■ COMPLETE THE FOLLOWING:
1 – In the passage on AI foundation models, what does Hagerty compare building a flawed base model to?
2 – Please extend the passage on AI foundation models, starting after its final sentence.

■ TEXT PROVIDED:
Most of the attention in AI today is focused on output—what a model generates, how accurate or convincing it is, how well it performs against benchmarks. But for Hagerty, the real ethical tension begins earlier, at the foundation model level. This is the raw infrastructure of modern AI, the base layer of machine learning trained on vast datasets scraped from the web. It is what fuels large language models (LLMs) like ChatGPT and Claude.
“The foundation is where it happens,” Hagerty told me. “That is the first thing the system learns, and if it is full of junk, that junk does not go away.”
These base models are designed to be general-purpose. That is what makes them both powerful and dangerous, Hagerty said. Because they are not built with specific tasks or constraints in mind, they tend to absorb everything, from valuable semantic structures to toxic internet sludge. And once trained, the models are hard to audit. Even their creators often cannot say for sure what a model knows or how it will respond to a given prompt.
Hagerty compared this to pouring a flawed concrete base for a skyscraper. If the mix is wrong from the start, you might not see cracks immediately. But over time, the structure becomes unstable. In AI, the equivalent is brittle behavior, unintended bias or catastrophic misuse once a system is deployed. Without careful shaping early on, a model carries the risks it absorbed during training into every downstream application.

■ RECORDS:
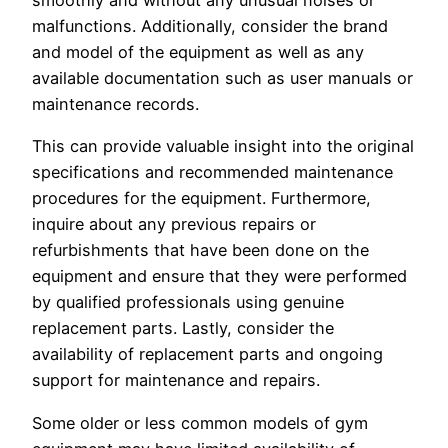
malfunctions. Additionally, consider the brand
and model of the equipment as well as any
available documentation such as user manuals or
maintenance records.
This can provide valuable insight into the original
specifications and recommended maintenance
procedures for the equipment. Furthermore,
inquire about any previous repairs or
refurbishments that have been done on the
equipment and ensure that they were performed
by qualified professionals using genuine
replacement parts. Lastly, consider the
availability of replacement parts and ongoing
support for maintenance and repairs.
Some older or less common models of gym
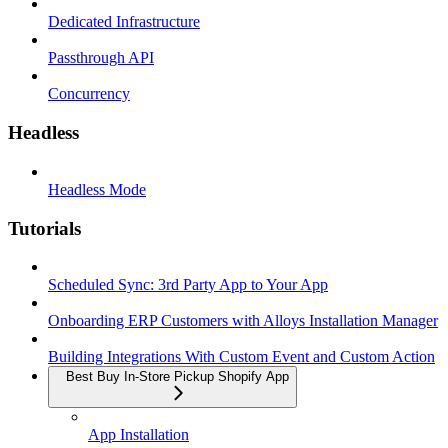
Dedicated Infrastructure
Passthrough API
Concurrency
Headless
Headless Mode
Tutorials
Scheduled Sync: 3rd Party App to Your App
Onboarding ERP Customers with Alloys Installation Manager
Building Integrations With Custom Event and Custom Action
Best Buy In-Store Pickup Shopify App
App Installation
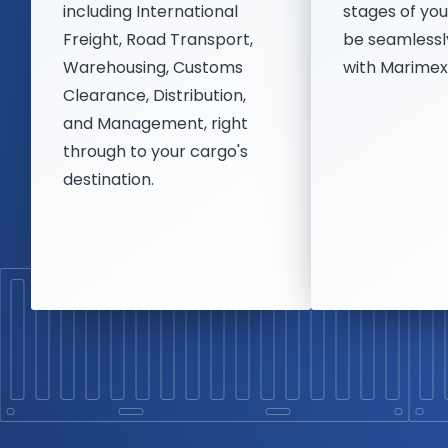
including International
stages of you
Freight, Road Transport,
be seamlessl
Warehousing, Customs
with Marimex'
Clearance, Distribution,
and Management, right
through to your cargo's
destination.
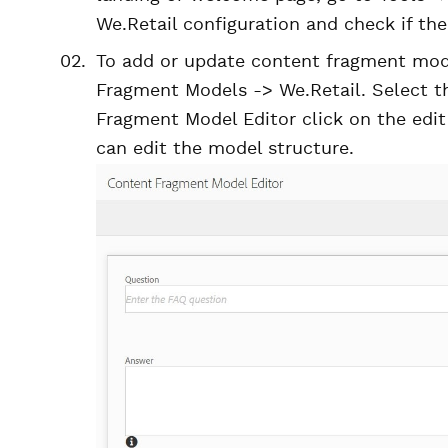
We.Retail configuration and check if t
To add or update content fragment mode
Fragment Models -> We.Retail. Select 
Fragment Model Editor click on the edi
can edit the model structure.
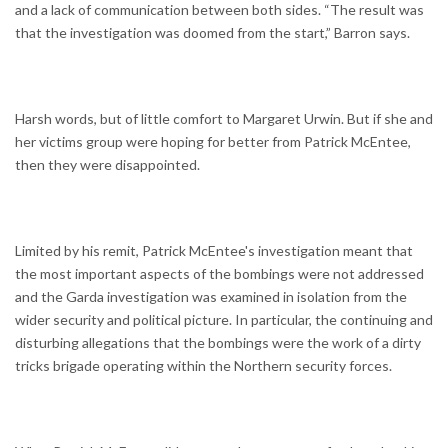
and a lack of communication between both sides. “The result was
that the investigation was doomed from the start,” Barron says.
Harsh words, but of little comfort to Margaret Urwin. But if she and
her victims group were hoping for better from Patrick McEntee,
then they were disappointed.
Limited by his remit, Patrick McEntee's investigation meant that
the most important aspects of the bombings were not addressed
and the Garda investigation was examined in isolation from the
wider security and political picture. In particular, the continuing and
disturbing allegations that the bombings were the work of a dirty
tricks brigade operating within the Northern security forces.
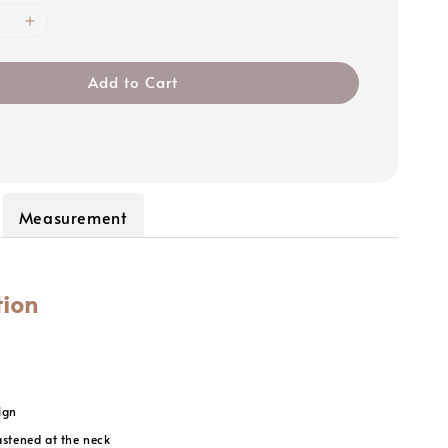
Add to Cart
Measurement
tion
ign
astened at the neck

■ ANSWER SECTION:
1 – Pouring a flawed concrete base for a skyscraper.

2 –
He is not alone in this concern. Researchers from Stanford’s Center for Research on Foundation Models (CRFM) have repeatedly warned about the emergent risks of large-scale training, including bias propagation, knowledge hallucination, data contamination and the difficulty of pinpointing failures. These problems can be mitigated but not eliminated, which makes early design choices, such as data curation, filtering and governance, more critical.
As Hagerty sees it, one of the biggest ethical barriers to meaningful progress is the sheer vagueness of what companies mean when they say ‘AI.’ Ask five product teams what they mean by “AI-powered,” and you will likely get five different answers. Hagerty views this definitional slipperiness as one of the core ethical failures of the current era.
“Most of the time, when people say AI, they mean automation. Or a decision tree. Or an if/else statement,” he said.
The lack of clarity around terms is not an academic quibble. When companies present deterministic software as intelligent reasoning, users tend to trust it. When startups pitch basic search and filter tools as generative models, investors throw money at mirages. Hagerty refers to this as “hype leakage” and sees it as a growing source of confusion and reputational damage.
In regulated industries like finance or healthcare, the consequences can be more severe. If a user is misled into thinking a system has a more profound awareness than it does, they may delegate decisions that should have remained human. The line between tool and agent becomes blurred, and with it, accountability.
This problem also leads to wasted effort. Hagerty cited recent research on the misuse of LLMs for time-series forecasting, a statistical method used to predict future values based on historical data, a task where classical methods remain more accurate and efficient. Yet some companies continue to use LLMs anyway, chasing novelty or signaling innovation.
“You are burning GPUs to get bad answers,” he said. “And worse, you are calling it progress.”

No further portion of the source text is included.